Content starts

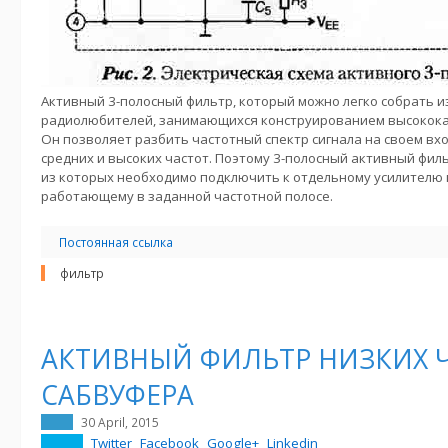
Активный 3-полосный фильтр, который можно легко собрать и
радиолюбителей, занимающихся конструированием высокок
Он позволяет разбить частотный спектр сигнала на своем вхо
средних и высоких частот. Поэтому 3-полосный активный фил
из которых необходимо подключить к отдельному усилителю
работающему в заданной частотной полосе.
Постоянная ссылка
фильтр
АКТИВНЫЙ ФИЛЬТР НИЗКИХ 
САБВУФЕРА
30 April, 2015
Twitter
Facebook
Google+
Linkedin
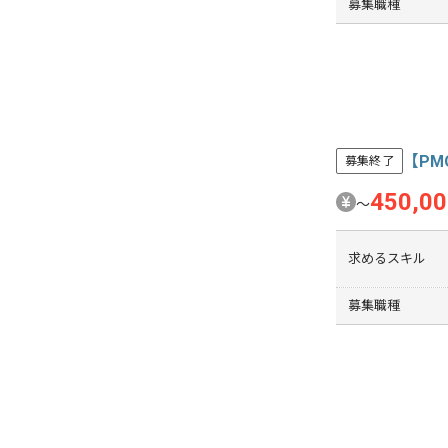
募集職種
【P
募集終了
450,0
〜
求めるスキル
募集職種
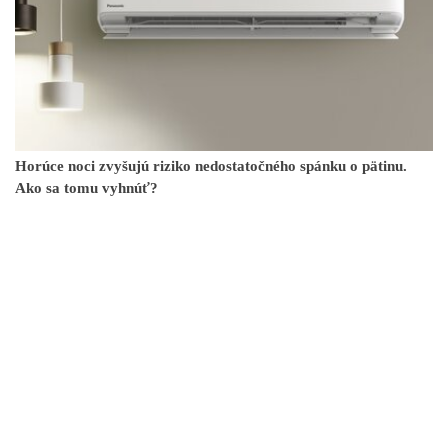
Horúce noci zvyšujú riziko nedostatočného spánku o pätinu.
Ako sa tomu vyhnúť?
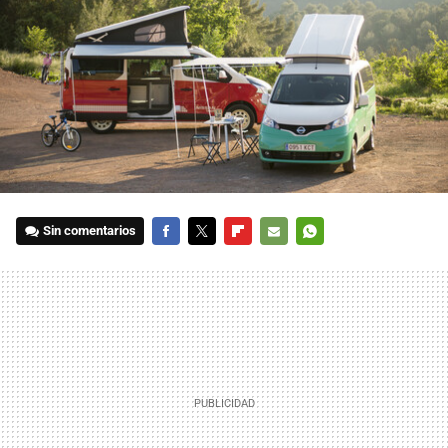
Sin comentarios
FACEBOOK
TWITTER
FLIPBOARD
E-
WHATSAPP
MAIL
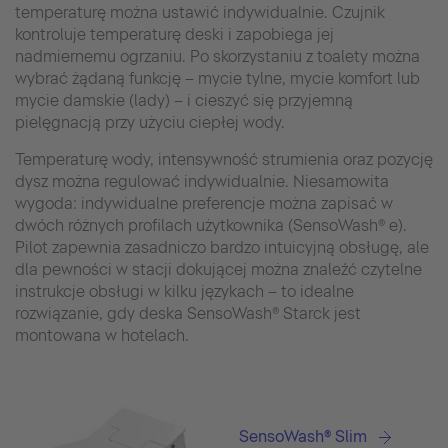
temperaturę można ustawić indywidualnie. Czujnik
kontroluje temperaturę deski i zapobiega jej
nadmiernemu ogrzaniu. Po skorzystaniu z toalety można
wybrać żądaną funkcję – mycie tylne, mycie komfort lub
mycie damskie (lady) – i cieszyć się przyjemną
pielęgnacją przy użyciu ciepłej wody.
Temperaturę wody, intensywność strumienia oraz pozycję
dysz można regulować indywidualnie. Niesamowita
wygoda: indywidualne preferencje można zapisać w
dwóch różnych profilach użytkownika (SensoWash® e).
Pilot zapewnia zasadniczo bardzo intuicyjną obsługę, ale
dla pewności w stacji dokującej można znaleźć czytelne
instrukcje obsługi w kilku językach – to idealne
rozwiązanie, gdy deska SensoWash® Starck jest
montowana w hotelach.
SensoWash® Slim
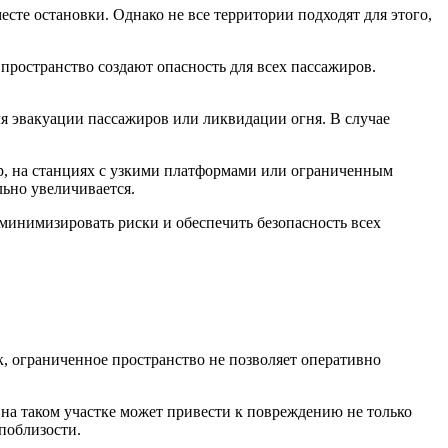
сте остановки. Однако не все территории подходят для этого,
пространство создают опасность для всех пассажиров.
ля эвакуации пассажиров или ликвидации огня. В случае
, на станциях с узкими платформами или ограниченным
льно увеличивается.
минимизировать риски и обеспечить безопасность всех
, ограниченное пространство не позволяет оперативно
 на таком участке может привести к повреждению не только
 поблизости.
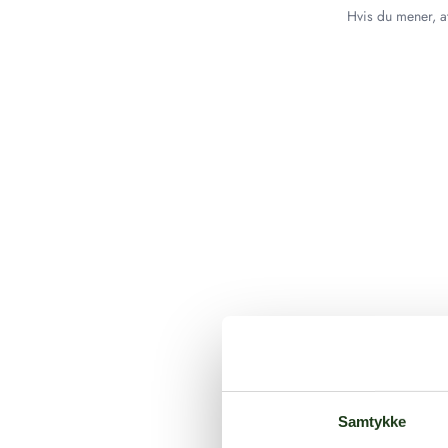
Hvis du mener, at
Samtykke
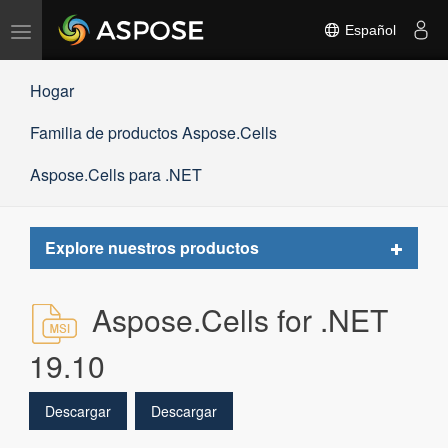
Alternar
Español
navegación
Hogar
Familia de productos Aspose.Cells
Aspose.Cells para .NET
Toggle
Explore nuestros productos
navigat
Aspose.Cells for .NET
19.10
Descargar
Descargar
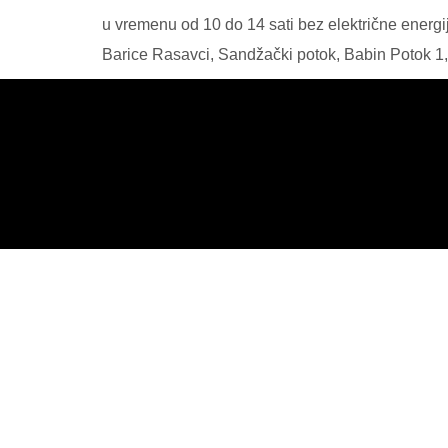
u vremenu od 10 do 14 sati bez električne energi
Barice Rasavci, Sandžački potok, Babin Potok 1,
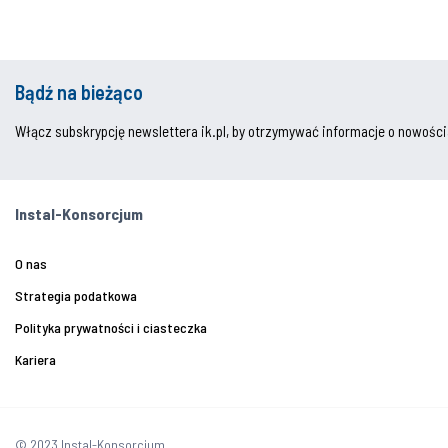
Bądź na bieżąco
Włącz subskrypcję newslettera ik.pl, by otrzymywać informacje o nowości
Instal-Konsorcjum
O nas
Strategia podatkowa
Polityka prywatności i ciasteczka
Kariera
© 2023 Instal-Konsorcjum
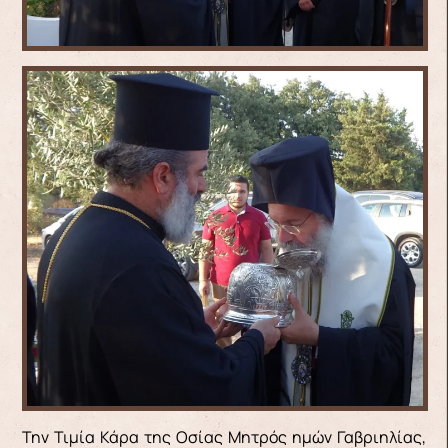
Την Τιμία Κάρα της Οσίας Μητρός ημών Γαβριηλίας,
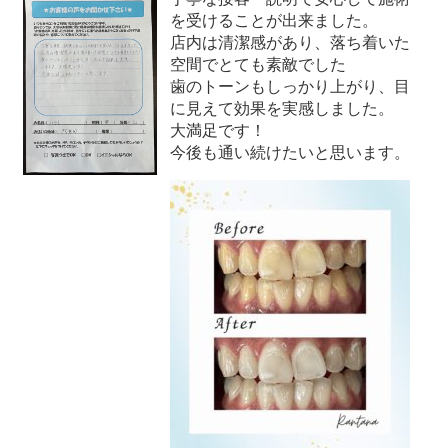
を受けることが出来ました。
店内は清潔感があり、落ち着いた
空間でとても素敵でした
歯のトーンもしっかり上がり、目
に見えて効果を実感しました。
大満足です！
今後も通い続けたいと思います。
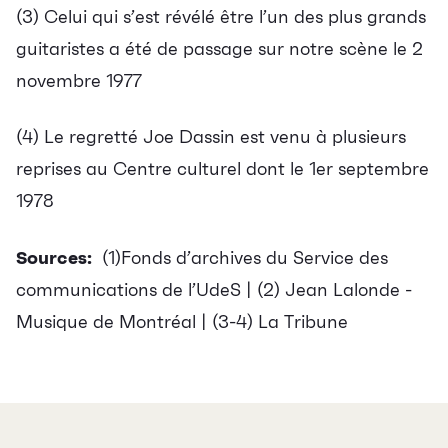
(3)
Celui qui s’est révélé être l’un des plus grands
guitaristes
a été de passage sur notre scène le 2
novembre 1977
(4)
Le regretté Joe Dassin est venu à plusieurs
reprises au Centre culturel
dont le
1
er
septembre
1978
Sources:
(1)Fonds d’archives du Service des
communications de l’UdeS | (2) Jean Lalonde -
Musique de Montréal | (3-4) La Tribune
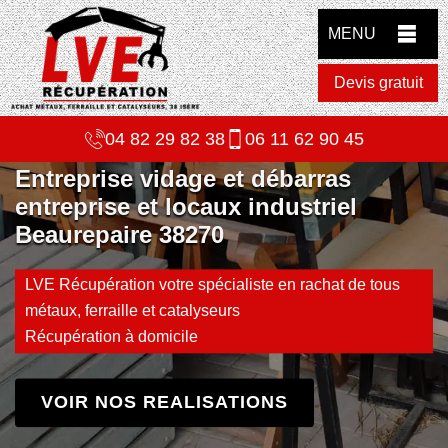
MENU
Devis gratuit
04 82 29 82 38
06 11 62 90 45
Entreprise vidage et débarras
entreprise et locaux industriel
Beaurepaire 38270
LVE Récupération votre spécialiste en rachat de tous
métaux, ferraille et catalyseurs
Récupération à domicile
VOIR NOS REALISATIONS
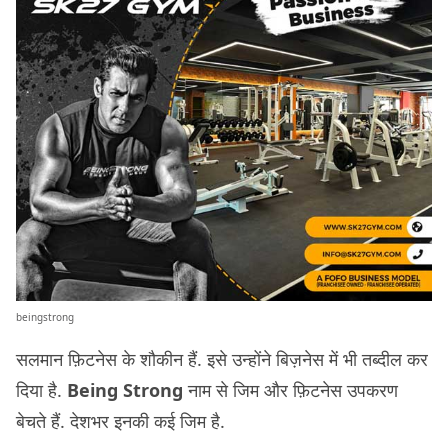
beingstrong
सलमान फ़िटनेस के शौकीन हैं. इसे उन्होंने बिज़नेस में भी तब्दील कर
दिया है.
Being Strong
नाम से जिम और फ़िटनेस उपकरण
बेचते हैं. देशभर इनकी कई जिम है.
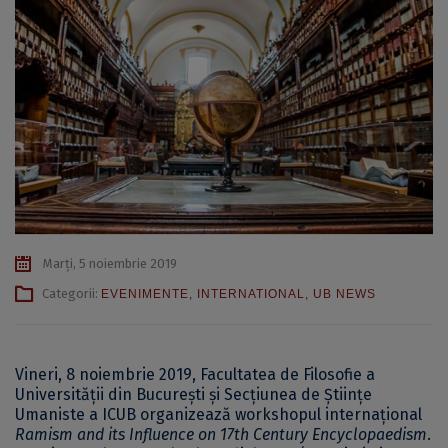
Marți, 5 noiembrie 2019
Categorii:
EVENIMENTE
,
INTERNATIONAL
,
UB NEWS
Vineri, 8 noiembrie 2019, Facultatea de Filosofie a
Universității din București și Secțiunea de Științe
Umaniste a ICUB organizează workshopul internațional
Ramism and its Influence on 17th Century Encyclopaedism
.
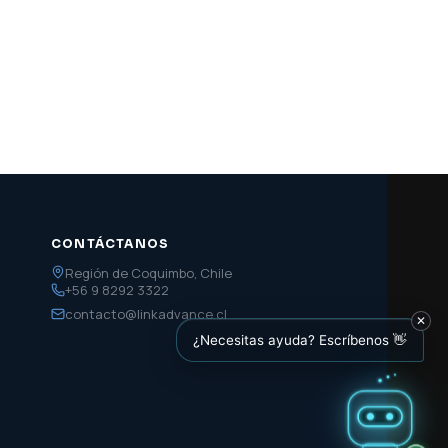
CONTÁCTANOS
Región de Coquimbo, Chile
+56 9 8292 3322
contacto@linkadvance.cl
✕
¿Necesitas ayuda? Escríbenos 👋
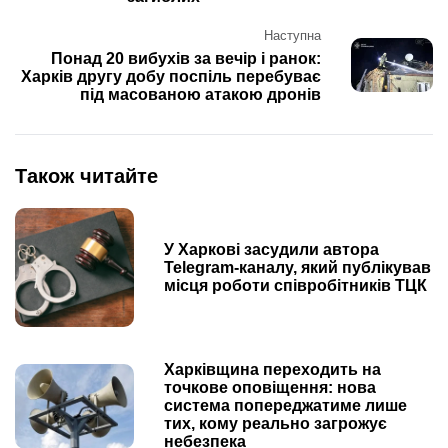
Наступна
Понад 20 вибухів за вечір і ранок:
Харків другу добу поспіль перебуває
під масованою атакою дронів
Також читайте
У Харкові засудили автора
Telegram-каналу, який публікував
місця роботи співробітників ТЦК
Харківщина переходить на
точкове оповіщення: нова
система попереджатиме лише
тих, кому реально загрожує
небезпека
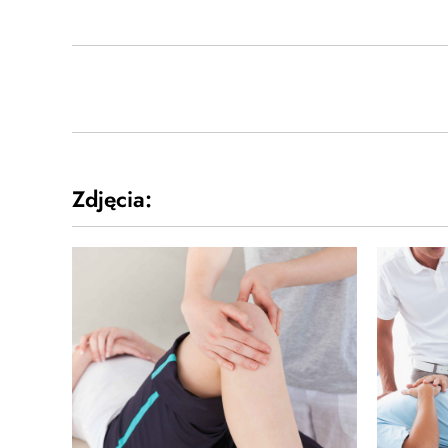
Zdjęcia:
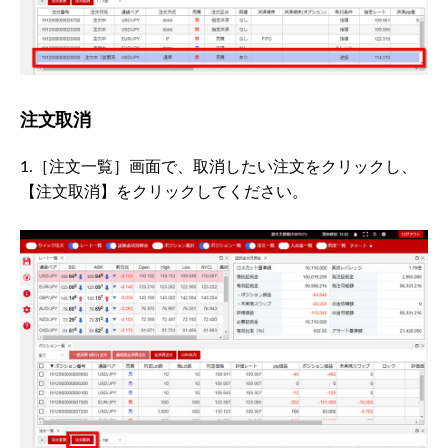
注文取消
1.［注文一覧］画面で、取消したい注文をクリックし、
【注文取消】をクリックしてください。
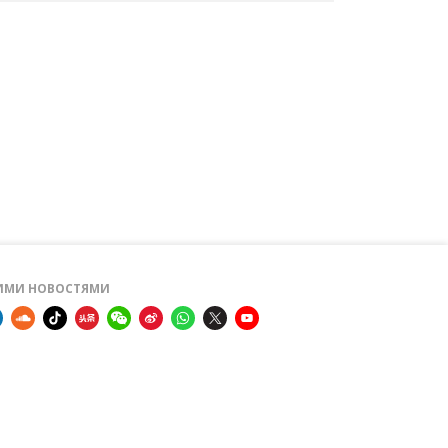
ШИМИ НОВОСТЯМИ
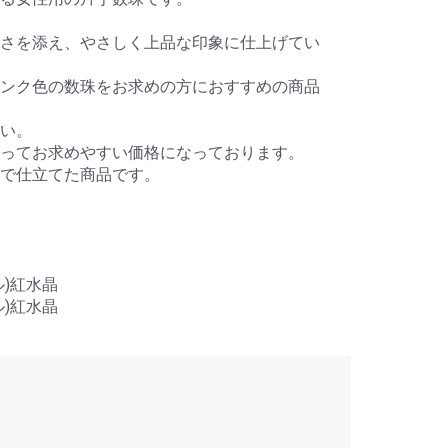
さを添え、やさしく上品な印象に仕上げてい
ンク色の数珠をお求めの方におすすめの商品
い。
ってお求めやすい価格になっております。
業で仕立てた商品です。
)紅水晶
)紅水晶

Content ends

● What to do
Retype every line above word for word, leaving out the pictures.

● Exercise response
Активный 3-полосный фильтр, который можно легко собрать и
радиолюбителей, занимающихся конструированием высокок
Он позволяет разбить частотный спектр сигнала на своем вхо
средних и высоких частот. Поэтому 3-полосный активный фил
из которых необходимо подключить к отдельному усилителю
работающему в заданной частотной полосе.
Постоянная ссылка
фильтр
АКТИВНЫЙ ФИЛЬТР НИЗКИХ 
САБВУФЕРА
30 April, 2015
Twitter
Facebook
Google+
Linkedin
募集職種
【P
募集終了
450,0
〜
求めるスキル
募集職種
Horúce noci zvyšujú riziko nedostatočného spánku o pätinu.
Ako sa tomu vyhnúť?
Sin comentarios
FACEBOOK
TWITTER
FLIPBOARD
E-
WHATSAPP
MAIL
temperaturę można ustawić indywidualnie. Czujnik
kontroluje temperaturę deski i zapobiega jej
nadmiernemu ogrzaniu. Po skorzystaniu z toalety można
wybrać żądaną funkcję – mycie tylne, mycie komfort lub
mycie damskie (lady) – i cieszyć się przyjemną
pielęgnacją przy użyciu ciepłej wody.
Temperaturę wody, intensywność strumienia oraz pozycję
dysz można regulować indywidualnie. Niesamowita
wygoda: indywidualne preferencje można zapisać w
dwóch różnych profilach użytkownika (SensoWash® e).
Pilot zapewnia zasadniczo bardzo intuicyjną obsługę, ale
dla pewności w stacji dokującej można znaleźć czytelne
instrukcje obsługi w kilku językach – to idealne
rozwiązanie, gdy deska SensoWash® Starck jest
montowana w hotelach.
SensoWash® Slim
сте остановки. Однако не все территории подходят для этого,
пространство создают опасность для всех пассажиров.
ля эвакуации пассажиров или ликвидации огня. В случае
, на станциях с узкими платформами или ограниченным
льно увеличивается.
минимизировать риски и обеспечить безопасность всех
, ограниченное пространство не позволяет оперативно
 на таком участке может привести к повреждению не только
 поблизости.
Hvis du mener, at
Samtykke
Alternar
Español
navegación
Hogar
Familia de productos Aspose.Cells
Aspose.Cells para .NET
Toggle
Explore nuestros productos
navigat
Aspose.Cells for .NET
19.10
Descargar
Descargar
u vremenu od 10 do 14 sati bez električne energi
Barice Rasavci, Sandžački potok, Babin Potok 1,
Bądź na bieżąco
Włącz subskrypcję newslettera ik.pl, by otrzymywać informacje o nowości
Instal-Konsorcjum
O nas
Strategia podatkowa
Polityka prywatności i ciasteczka
Kariera
© 2023 Instal-Konsorcjum
Την Τιμία Κάρα της Οσίας Μητρός ημών Γαβριηλίας,
を受けることが出来ました。
店内は清潔感があり、落ち着いた
空間でとても素敵でした
歯のトーンもしっかり上がり、目
に見えて効果を実感しました。
大満足です！
今後も通い続けたいと思います。
(3)
Celui qui s’est révélé être l’un des plus grands
guitaristes
a été de passage sur notre scène le 2
novembre 1977
(4)
Le regretté Joe Dassin est venu à plusieurs
reprises au Centre culturel
dont le
1
er
septembre
1978
Sources:
(1)Fonds d’archives du Service des
communications de l’UdeS | (2) Jean Lalonde -
Musique de Montréal | (3-4) La Tribune
MENU
Devis gratuit
04 82 29 82 38
06 11 62 90 45
Entreprise vidage et débarras
entreprise et locaux industriel
Beaurepaire 38270
LVE Récupération votre spécialiste en rachat de tous
métaux, ferraille et catalyseurs
Récupération à domicile
VOIR NOS REALISATIONS
beingstrong
सलमान फ़िटनेस के शौकीन हैं. इसे उन्होंने बिज़नेस में भी तब्दील कर
दिया है.
Being Strong
नाम से जिम और फ़िटनेस उपकरण
बेचते हैं. देशभर इनकी कई जिम है.
Marți, 5 noiembrie 2019
Categorii:
EVENIMENTE
,
INTERNATIONAL
,
UB NEWS
Vineri, 8 noiembrie 2019, Facultatea de Filosofie a
Universității din București și Secțiunea de Științe
Umaniste a ICUB organizează workshopul internațional
Ramism and its Influence on 17th Century Encyclopaedism
.
CONTÁCTANOS
Región de Coquimbo, Chile
+56 9 8292 3322
contacto@linkadvance.cl
✕
¿Necesitas ayuda? Escríbenos 👋
Наступна
Понад 20 вибухів за вечір і ранок:
Харків другу добу поспіль перебуває
під масованою атакою дронів
Також читайте
У Харкові засудили автора
Telegram-каналу, який публікував
місця роботи співробітників ТЦК
Харківщина переходить на
точкове оповіщення: нова
система попереджатиме лише
тих, кому реально загрожує
небезпека
Zdjęcia:
注文取消
1.［注文一覧］画面で、取消したい注文をクリックし、
【注文取消】をクリックしてください。
ШИМИ НОВОСТЯМИ
さを添え、やさしく上品な印象に仕上げてい
ンク色の数珠をお求めの方におすすめの商品
い。
ってお求めやすい価格になっております。
業で仕立てた商品です。
)紅水晶
)紅水晶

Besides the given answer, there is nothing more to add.